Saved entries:
►

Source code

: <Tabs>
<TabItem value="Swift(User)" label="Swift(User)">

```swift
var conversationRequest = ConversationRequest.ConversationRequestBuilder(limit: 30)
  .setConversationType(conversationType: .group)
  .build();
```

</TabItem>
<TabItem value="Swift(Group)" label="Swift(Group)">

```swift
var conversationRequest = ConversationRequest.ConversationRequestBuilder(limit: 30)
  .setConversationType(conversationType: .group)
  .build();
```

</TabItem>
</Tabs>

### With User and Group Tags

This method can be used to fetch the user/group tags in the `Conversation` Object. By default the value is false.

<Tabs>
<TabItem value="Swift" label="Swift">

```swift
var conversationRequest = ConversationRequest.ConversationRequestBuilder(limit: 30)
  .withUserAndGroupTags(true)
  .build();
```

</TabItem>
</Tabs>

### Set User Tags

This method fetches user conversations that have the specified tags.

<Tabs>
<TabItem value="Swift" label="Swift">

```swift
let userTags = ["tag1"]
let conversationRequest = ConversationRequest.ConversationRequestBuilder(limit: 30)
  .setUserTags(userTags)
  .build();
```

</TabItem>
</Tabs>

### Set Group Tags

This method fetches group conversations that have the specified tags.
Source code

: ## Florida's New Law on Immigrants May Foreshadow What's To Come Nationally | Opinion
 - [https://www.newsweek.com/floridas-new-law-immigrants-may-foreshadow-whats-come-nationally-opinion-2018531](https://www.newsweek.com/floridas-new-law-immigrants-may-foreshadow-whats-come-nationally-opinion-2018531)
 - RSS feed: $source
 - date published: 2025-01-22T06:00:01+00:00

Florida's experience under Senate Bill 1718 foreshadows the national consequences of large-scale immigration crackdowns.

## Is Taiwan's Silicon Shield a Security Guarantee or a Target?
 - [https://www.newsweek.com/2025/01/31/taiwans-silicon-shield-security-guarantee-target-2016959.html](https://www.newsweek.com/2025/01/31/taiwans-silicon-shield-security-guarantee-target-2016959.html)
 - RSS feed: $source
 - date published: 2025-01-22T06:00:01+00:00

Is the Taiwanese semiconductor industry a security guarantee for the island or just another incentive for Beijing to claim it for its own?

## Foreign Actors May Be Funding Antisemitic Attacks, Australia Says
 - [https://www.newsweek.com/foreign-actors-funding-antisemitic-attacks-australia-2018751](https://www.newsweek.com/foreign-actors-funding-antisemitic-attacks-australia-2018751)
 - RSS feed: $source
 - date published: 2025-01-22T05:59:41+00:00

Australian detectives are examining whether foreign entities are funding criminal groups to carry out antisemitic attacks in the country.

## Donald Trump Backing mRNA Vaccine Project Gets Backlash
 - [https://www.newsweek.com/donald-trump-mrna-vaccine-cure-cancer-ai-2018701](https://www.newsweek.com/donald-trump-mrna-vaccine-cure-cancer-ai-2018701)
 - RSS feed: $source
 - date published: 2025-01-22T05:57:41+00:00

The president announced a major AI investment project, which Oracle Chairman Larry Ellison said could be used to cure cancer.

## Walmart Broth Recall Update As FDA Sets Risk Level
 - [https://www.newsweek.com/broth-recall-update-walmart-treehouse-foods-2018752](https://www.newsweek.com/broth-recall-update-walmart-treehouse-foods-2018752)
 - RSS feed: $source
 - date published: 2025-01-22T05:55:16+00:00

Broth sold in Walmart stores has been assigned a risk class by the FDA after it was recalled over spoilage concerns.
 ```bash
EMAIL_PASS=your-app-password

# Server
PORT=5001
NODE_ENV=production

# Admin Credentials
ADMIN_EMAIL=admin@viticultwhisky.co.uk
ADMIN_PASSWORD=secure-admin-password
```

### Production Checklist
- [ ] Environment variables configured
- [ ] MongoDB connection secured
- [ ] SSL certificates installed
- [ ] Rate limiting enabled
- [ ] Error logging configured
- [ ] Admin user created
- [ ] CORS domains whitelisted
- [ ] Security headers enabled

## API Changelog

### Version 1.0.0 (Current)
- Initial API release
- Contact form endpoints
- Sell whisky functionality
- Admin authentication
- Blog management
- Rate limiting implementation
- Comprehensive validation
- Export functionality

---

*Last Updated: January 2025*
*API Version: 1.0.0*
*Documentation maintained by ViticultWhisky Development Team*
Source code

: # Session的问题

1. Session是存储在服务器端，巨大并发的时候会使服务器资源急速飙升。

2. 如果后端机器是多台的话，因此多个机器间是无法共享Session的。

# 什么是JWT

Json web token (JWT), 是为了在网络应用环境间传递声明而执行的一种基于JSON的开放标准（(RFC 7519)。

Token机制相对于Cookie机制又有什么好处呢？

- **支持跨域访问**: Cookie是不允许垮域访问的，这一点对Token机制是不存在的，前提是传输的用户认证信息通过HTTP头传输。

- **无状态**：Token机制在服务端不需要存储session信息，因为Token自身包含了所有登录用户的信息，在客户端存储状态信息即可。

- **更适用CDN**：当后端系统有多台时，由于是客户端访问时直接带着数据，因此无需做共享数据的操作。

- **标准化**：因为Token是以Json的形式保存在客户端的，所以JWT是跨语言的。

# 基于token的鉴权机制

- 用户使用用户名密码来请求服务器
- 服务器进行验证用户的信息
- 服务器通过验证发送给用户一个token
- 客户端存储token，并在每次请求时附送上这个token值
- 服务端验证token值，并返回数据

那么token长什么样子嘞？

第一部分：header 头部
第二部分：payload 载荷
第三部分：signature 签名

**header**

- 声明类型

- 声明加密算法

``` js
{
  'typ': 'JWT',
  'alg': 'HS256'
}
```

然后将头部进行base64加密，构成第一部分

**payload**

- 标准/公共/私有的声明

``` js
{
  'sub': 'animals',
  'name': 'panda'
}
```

◄

Exercise prompt :: Whenever a line of the data above includes the word "https", copy that line.

Task response ::
 - [https://www.newsweek.com/floridas-new-law-immigrants-may-foreshadow-whats-come-nationally-opinion-2018531](https://www.newsweek.com/floridas-new-law-immigrants-may-foreshadow-whats-come-nationally-opinion-2018531)
 - [https://www.newsweek.com/2025/01/31/taiwans-silicon-shield-security-guarantee-target-2016959.html](https://www.newsweek.com/2025/01/31/taiwans-silicon-shield-security-guarantee-target-2016959.html)
 - [https://www.newsweek.com/foreign-actors-funding-antisemitic-attacks-australia-2018751](https://www.newsweek.com/foreign-actors-funding-antisemitic-attacks-australia-2018751)
 - [https://www.newsweek.com/donald-trump-mrna-vaccine-cure-cancer-ai-2018701](https://www.newsweek.com/donald-trump-mrna-vaccine-cure-cancer-ai-2018701)
 - [https://www.newsweek.com/broth-recall-update-walmart-treehouse-foods-2018752](https://www.newsweek.com/broth-recall-update-walmart-treehouse-foods-2018752)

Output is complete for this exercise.